I was trying to arrange an "embed" with US forces in Amariya, a request which has since been denied. "Amariya is good," Rory said. "There's a lot going on there." He explained - as the military press office had not - that I would enter the Green Zone by early evening and sleep in the Convention Centre.
"I'll lend you my sleeping bag," he offered, adding with a laugh, "I'm afraid it's smelly." Rory knows the routine by heart; early in the morning, the US helicopters take you out from the Green Zone, even if the base you're visiting is just a few kilometres away.
Rory thought the security situation might be improving. "It's been a long time since there was an attempted kidnapping," he said. "Some of us are even thinking about going out to restaurants again."
I was surprised to hear that Rory still goes to Warda and the Honey Market, grocers that sell imported food. "It's one of my few contacts with real life in Iraq," he said. "I don't want to give it up."
With his slightly ginger hair, he could be mistaken for a Kurd, he said. But his employees - interpreter, driver, and the two men who followed in a "chase car" - invariably blew his disguise by insisting on carrying his grocery basket.
The French ambassador to Baghdad was on my flight from Paris to Amman last week. He scolded me and other journalists who were coming to cover the referendum and Saddam's trial, saying: "You're taking enormous risks. You must know that there are spies in every hotel, tipping off the kidnappers."
"He's right," Rory said (though I don't believe the men who seized him in Sadr City yesterday were tipped off by his hotel). "I buy a lot of chocolate bars, and I give them to all the hotel guards," he laughed. "Because I always hope that when it comes time to sell a journalist, they'll think, 'Oh, not him. He's the nice one who gives me chocolate'." I hadn't thought of chocolate, I said, but I tip generously, and am careful never to have rows with anyone, for the same reason.
Most foreign correspondents here use a chase car, the idea being that the second car can alert you by cell phone if you're being followed. When I arrived in Baghdad this time, I discussed the possibility with Kassim, The Irish Times interpreter. "Iraqis know about the chase car now," he said. "It just makes you more visible, and it multiplies the number of people who know where you're going."

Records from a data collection
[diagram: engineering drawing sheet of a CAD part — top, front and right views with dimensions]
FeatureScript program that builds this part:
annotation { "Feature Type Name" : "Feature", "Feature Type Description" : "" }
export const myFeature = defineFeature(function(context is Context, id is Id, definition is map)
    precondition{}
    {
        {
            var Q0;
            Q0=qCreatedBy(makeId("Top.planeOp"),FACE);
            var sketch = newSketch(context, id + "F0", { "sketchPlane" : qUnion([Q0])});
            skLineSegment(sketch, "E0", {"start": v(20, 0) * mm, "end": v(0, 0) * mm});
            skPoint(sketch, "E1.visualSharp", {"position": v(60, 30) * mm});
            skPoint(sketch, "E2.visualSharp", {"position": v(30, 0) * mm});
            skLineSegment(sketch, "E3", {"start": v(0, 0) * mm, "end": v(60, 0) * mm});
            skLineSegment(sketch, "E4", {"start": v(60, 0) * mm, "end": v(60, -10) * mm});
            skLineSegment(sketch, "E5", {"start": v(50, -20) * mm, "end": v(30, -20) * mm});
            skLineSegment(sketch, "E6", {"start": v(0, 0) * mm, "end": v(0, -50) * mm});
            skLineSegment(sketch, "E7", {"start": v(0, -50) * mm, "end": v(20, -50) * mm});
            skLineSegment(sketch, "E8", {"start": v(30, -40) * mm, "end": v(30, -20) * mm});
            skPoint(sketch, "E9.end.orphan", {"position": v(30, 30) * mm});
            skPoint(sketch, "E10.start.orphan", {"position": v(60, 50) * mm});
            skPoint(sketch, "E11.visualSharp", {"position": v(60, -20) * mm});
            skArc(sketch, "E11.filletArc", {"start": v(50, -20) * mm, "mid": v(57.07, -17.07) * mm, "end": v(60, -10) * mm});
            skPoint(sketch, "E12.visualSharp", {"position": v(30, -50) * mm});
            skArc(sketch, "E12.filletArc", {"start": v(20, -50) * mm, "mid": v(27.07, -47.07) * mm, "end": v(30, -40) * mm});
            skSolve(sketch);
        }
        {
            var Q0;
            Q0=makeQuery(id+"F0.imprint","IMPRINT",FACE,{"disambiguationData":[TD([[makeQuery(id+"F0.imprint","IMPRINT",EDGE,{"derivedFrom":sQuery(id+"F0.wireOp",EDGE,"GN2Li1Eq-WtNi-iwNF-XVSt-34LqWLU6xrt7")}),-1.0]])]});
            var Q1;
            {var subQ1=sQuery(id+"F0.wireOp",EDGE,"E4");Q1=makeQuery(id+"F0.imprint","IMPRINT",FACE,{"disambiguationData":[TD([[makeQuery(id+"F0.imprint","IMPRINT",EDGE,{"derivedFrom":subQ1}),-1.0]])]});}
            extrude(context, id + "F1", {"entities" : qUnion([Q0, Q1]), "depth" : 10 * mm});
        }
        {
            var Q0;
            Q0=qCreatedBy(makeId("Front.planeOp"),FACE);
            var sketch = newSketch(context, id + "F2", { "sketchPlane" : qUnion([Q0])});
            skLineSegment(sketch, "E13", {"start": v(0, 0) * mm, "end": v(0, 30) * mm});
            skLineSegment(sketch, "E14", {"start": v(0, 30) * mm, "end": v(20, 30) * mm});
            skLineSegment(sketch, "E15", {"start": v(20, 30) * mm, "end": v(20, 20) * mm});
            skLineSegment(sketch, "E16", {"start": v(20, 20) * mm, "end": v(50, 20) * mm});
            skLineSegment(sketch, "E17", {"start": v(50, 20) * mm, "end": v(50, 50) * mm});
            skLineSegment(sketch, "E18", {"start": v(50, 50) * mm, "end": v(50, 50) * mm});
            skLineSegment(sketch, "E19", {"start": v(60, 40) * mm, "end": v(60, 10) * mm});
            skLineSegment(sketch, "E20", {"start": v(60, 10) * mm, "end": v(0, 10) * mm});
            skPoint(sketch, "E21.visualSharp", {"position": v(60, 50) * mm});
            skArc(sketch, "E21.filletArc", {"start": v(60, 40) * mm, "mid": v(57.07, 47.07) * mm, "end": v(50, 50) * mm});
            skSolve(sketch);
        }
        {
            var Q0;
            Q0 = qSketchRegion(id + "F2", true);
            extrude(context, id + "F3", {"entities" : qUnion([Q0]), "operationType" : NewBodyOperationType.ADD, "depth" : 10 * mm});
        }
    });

Work to do:
Answer these questions about the Baghdad passage above:
1. Where would the writer sleep after entering the Green Zone?
2. What does Rory buy to give to the hotel guards?
3. What is Kassim's job?

The answer:
1. In the Convention Centre.
2. Chocolate bars.
3. He is The Irish Times interpreter.